I remember a simpler time when someone asked to use the telephone you knew it was to actually make a phone call. Today, when you see kids begging their parents to use their “Phone” 99% of the time it’s to play video games. In the last 7 years, the “Phone” has been redefined as an all-purpose device ranging from communication via voice, text, SMS and email to browsing the web, taking photos/videos, listening to music and watching YouTube. Today’s phone’s are mobile computers keeping you connected and entertained on the go. Although smart phone technology has been available since the 1990s, it wasn’t until the affordable access to broadband and the introduction of the iPhone in 2007 that people’s expectation around connectivity had changed.
With this change came a mind shift in the expected capabilities of both personal and business applications. A ripple effect has taken place in which cloud computing has made major inroads in the enterprise software marketplace by providing more relevant solutions to the evolving ubiquitous nature and platform independent reality of today’s modern business environment.

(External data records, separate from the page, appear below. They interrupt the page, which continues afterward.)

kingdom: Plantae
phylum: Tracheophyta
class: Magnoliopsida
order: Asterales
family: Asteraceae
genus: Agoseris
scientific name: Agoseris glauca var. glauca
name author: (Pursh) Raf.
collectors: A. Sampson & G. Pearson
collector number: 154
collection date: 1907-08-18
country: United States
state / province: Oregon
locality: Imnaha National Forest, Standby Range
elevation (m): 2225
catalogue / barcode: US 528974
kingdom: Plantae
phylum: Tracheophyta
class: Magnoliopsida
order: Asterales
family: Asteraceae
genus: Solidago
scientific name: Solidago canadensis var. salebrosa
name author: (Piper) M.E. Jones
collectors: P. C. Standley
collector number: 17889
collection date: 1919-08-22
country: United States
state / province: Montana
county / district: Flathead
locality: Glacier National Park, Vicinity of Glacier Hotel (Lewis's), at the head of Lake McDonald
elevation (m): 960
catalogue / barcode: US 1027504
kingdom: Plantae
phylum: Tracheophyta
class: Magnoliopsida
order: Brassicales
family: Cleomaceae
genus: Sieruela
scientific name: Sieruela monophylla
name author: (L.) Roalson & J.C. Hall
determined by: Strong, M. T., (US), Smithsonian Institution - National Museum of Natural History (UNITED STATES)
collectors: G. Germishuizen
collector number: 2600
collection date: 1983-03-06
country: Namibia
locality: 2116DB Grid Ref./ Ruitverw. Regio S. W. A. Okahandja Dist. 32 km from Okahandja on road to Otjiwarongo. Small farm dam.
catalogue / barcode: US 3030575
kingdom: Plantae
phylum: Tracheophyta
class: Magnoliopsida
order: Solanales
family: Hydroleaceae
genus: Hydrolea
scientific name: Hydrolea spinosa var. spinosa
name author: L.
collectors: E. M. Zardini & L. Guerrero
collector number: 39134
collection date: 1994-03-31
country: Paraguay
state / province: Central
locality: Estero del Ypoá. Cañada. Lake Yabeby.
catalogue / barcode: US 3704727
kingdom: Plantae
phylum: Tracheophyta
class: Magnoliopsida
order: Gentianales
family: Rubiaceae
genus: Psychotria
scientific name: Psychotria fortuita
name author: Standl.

Similarly, when today’s project managers build plans, much like the iPhone, they expect more from the plan then just providing time lines and task updates. The plan has now become the hub of an intricate network of interconnected conversations, reports, documents and notifications that are shared across teams and stakeholders. Planning tools have move beyond the traditional Gantt Chart sitting on your desktop. Collaboration, sharing and instant access to these details have become a given. That being said, the expectations of today’s plans need to be way more dynamic than ever and deliver the level of information project stakeholders are used to accessing in the lives and work outside of the project world.
Instant collaboration and sharing is no longer a luxury. In fact, it’s an integral part of the information worker’s work day which in turn has impacted the way plans are conceived and delivered to this evolving workforce responsible for delivering the intended results.
As a project manager today has this shift in available technology changed the way you plan a project?